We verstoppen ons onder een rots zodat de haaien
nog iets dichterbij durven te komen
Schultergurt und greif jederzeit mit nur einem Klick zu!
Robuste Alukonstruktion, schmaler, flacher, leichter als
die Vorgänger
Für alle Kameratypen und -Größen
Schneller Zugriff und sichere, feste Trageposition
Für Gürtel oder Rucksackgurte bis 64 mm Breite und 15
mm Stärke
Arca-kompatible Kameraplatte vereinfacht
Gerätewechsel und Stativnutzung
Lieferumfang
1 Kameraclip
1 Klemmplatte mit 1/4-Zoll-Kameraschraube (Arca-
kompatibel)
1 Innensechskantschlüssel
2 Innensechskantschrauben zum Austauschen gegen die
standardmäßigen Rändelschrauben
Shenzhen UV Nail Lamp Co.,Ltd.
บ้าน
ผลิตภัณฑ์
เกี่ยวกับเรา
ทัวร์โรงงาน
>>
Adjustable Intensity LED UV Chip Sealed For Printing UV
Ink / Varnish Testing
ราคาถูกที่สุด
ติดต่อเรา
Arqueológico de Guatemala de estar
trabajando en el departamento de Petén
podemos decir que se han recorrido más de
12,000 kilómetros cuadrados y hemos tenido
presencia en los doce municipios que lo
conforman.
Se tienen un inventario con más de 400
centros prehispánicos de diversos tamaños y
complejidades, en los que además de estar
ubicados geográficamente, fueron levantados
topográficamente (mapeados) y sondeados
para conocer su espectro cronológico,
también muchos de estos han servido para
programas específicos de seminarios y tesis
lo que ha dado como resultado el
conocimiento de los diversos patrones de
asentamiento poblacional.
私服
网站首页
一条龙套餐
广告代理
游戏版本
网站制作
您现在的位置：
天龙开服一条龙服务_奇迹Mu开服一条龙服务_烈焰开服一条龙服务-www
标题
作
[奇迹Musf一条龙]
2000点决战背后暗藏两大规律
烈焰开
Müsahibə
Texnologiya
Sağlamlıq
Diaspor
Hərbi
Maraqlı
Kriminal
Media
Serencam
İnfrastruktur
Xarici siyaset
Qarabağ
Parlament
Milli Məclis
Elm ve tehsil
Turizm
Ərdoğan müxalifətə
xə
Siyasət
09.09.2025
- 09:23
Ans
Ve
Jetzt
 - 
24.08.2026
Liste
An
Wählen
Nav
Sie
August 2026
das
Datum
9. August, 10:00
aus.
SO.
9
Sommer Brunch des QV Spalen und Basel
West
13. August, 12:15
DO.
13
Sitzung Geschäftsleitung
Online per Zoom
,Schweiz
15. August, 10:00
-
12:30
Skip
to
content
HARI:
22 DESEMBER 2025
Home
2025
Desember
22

## Your objective
Can you transcribe every line of the records above, character for character, keeping the original order and line breaks?

## Answer
We verstoppen ons onder een rots zodat de haaien
nog iets dichterbij durven te komen
Schultergurt und greif jederzeit mit nur einem Klick zu!
Robuste Alukonstruktion, schmaler, flacher, leichter als
die Vorgänger
Für alle Kameratypen und -Größen
Schneller Zugriff und sichere, feste Trageposition
Für Gürtel oder Rucksackgurte bis 64 mm Breite und 15
mm Stärke
Arca-kompatible Kameraplatte vereinfacht
Gerätewechsel und Stativnutzung
Lieferumfang
1 Kameraclip
1 Klemmplatte mit 1/4-Zoll-Kameraschraube (Arca-
kompatibel)
1 Innensechskantschlüssel
2 Innensechskantschrauben zum Austauschen gegen die
standardmäßigen Rändelschrauben
Shenzhen UV Nail Lamp Co.,Ltd.
บ้าน
ผลิตภัณฑ์
เกี่ยวกับเรา
ทัวร์โรงงาน
>>
Adjustable Intensity LED UV Chip Sealed For Printing UV
Ink / Varnish Testing
ราคาถูกที่สุด
ติดต่อเรา
Arqueológico de Guatemala de estar
trabajando en el departamento de Petén
podemos decir que se han recorrido más de
12,000 kilómetros cuadrados y hemos tenido
presencia en los doce municipios que lo
conforman.
Se tienen un inventario con más de 400
centros prehispánicos de diversos tamaños y
complejidades, en los que además de estar
ubicados geográficamente, fueron levantados
topográficamente (mapeados) y sondeados
para conocer su espectro cronológico,
también muchos de estos han servido para
programas específicos de seminarios y tesis
lo que ha dado como resultado el
conocimiento de los diversos patrones de
asentamiento poblacional.
私服
网站首页
一条龙套餐
广告代理
游戏版本
网站制作
您现在的位置：
天龙开服一条龙服务_奇迹Mu开服一条龙服务_烈焰开服一条龙服务-www
标题
作
[奇迹Musf一条龙]
2000点决战背后暗藏两大规律
烈焰开
Müsahibə
Texnologiya
Sağlamlıq
Diaspor
Hərbi
Maraqlı
Kriminal
Media
Serencam
İnfrastruktur
Xarici siyaset
Qarabağ
Parlament
Milli Məclis
Elm ve tehsil
Turizm
Ərdoğan müxalifətə
xə
Siyasət
09.09.2025
- 09:23
Ans
Ve
Jetzt
 - 
24.08.2026
Liste
An
Wählen
Nav
Sie
August 2026
das
Datum
9. August, 10:00
aus.
SO.
9
Sommer Brunch des QV Spalen und Basel
West
13. August, 12:15
DO.
13
Sitzung Geschäftsleitung
Online per Zoom
,Schweiz
15. August, 10:00
-
12:30
Skip
to
content
HARI:
22 DESEMBER 2025
Home
2025
Desember
22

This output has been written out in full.